Y
no importa que las alfombras hayan sido sustituidas
por verde moqueta de oficina, porque los vitrales y las celosías
tienen el color y la forma exactas. Y la mezquita mira a La Meca,
hacia la gran piedra negra, en torno a la cual rezan los peregrinos.
Interiores de arabesco y lacería. Y la sutra del Corán ciñe las
paredes bajo la cúpula. Hasta siete veces siete sellarás tus oídos
y tus labios a las palabras profanas. Bajo los nombres sagrados de
los sucesores del Profeta. Ahora llueve porque Alá lo quiere y si
has caminado tanto que tienes la frente cruzada de sudor, el agua de
Alá sabe a fresca bendición que tú, peregrino de todas las colinas
de Bizancio, agradeces en el fondo de tu corazón. Quisieras ahora no
llevar en el bolsillo esas cuentas bastas y enfiladas que has robado
en la mezquita. Te queman en la mano mientras la lluvia mansa empapa
tus cabellos. Otra colina. Otro cementerio. Otro descampado lleno de
gatos, basura y balidos tristes de cordero atado. Un caballo suelto
busca su establo asustado por el griterío de los niños que, en
realidad, corren tras la cometa. En otros barrios, otros niños
arrastran otra cometa. Desde lo alto de esta colina, el cielo aparece
surcado de cometas. Cuatro, Cinco, diez vuelos ligeros, temblorosos,
sujetos al ovillo de lana trenzado sobre un palo. El tontito de baba
y apoplejía corre al frente del grupo. Los otros le siguen y se ríen
de su risa boba. Tiembla la cometa, tiembla el cielo y tiembla la
mano del fotógrafo, mientras posan los rapazuelos felices entre la
mierda estancada en la acera de este Gólgota ignorado y cotidiano.
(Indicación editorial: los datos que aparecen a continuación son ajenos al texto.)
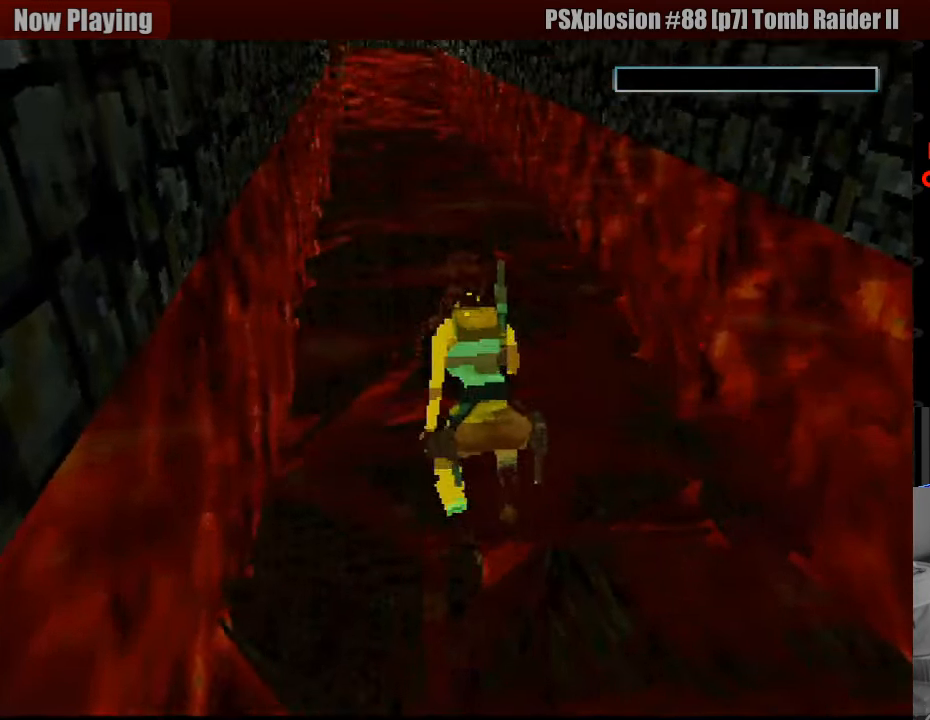
{"buttons": ["CROSS"], "events": []}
Llueve otra vez y el agua empuja al transeúnte
hasta el mostrador donde sirven cerveza sin enfriar. Al fondo, el
cocinero pica cebolla y el rítmico golpeteo del cuchillo sobre la
tabla parece seguir el ritmo
de la música.
Por la puerta entornada se cuela un frío húmedo que
viene del mar. Tras el frío entra el mocito de la bandeja del té.
Y
cuando sale, la bandeja vacía sirve de improvisada cornisa bajo la
que resguardarse de la lluvia. Un cliente piadoso sale y cierra la
puerta. La música entonces cobra vida dentro del bar. Inunda las
mesas y el aire. Rebota en las paredes y golpea contra las
cristaleras que dan a la calle. El hombre que canta, emite un sonido
sostenido, lastimero y penetrante. En su garganta, moldea los finales
de cada frase con una lacería inimitable. Llueve suavemente pero sin
piedad sobre los viandantes. Sobre las gallinas que picotean en el
descampado. Sobre los escombros de una casa caída. Sobre la basura
acumulada durante semanas en el centro de la calle. Sobre las palomas
egoístas que se disputan el alero. Sobre los sucios gatos. Sobre
todas las colinas de Istambul llueve y la ciudad vuelve al mar.
Vuelve al agua a la que siempre perteneció. No hay salvación
posible. Las paredes de mortero, los adoquines de las cuestas, las
aceras, el fango del fondo de los charcos, bajo los coches aparcados
en equilibrio inestable, en los cascotes en los que es fácil
tropezar, en los escalones que bajan a los comercios situados bajo el
nivel del suelo, en las piedras que los niños se arrojan
inclementes. Allí donde no es lógico encontrarlas, están las
conchas marinas. Todo Constantinopla es cascajo marino. Amalgama de
fango y restos calcáreos. Valvas de todos los tamaños, enteras,
partidas, trituradas o reducidas a polvo, dan consistencia al
cemento, arman el hormigón y se incrustan en la brea. Son el
esqueleto real que sostiene la ciudad. Desde
lo alto de las colinas hasta la orilla del mar, los edificios, las
aceras, las tapias y todo lo que es construcción, no es sino fango
marítimo y valvas. Por eso el mar reclama sus pertenencias. Quiere
que la ciudad vuelva a su origen. Al fondo marino de donde salió. Y
si es cierto que el poeta tuvo alguna vez Asia a un lado y al otro
Europa, nunca pudo ser cierto que, allá a su frente, estuviera
Estambul.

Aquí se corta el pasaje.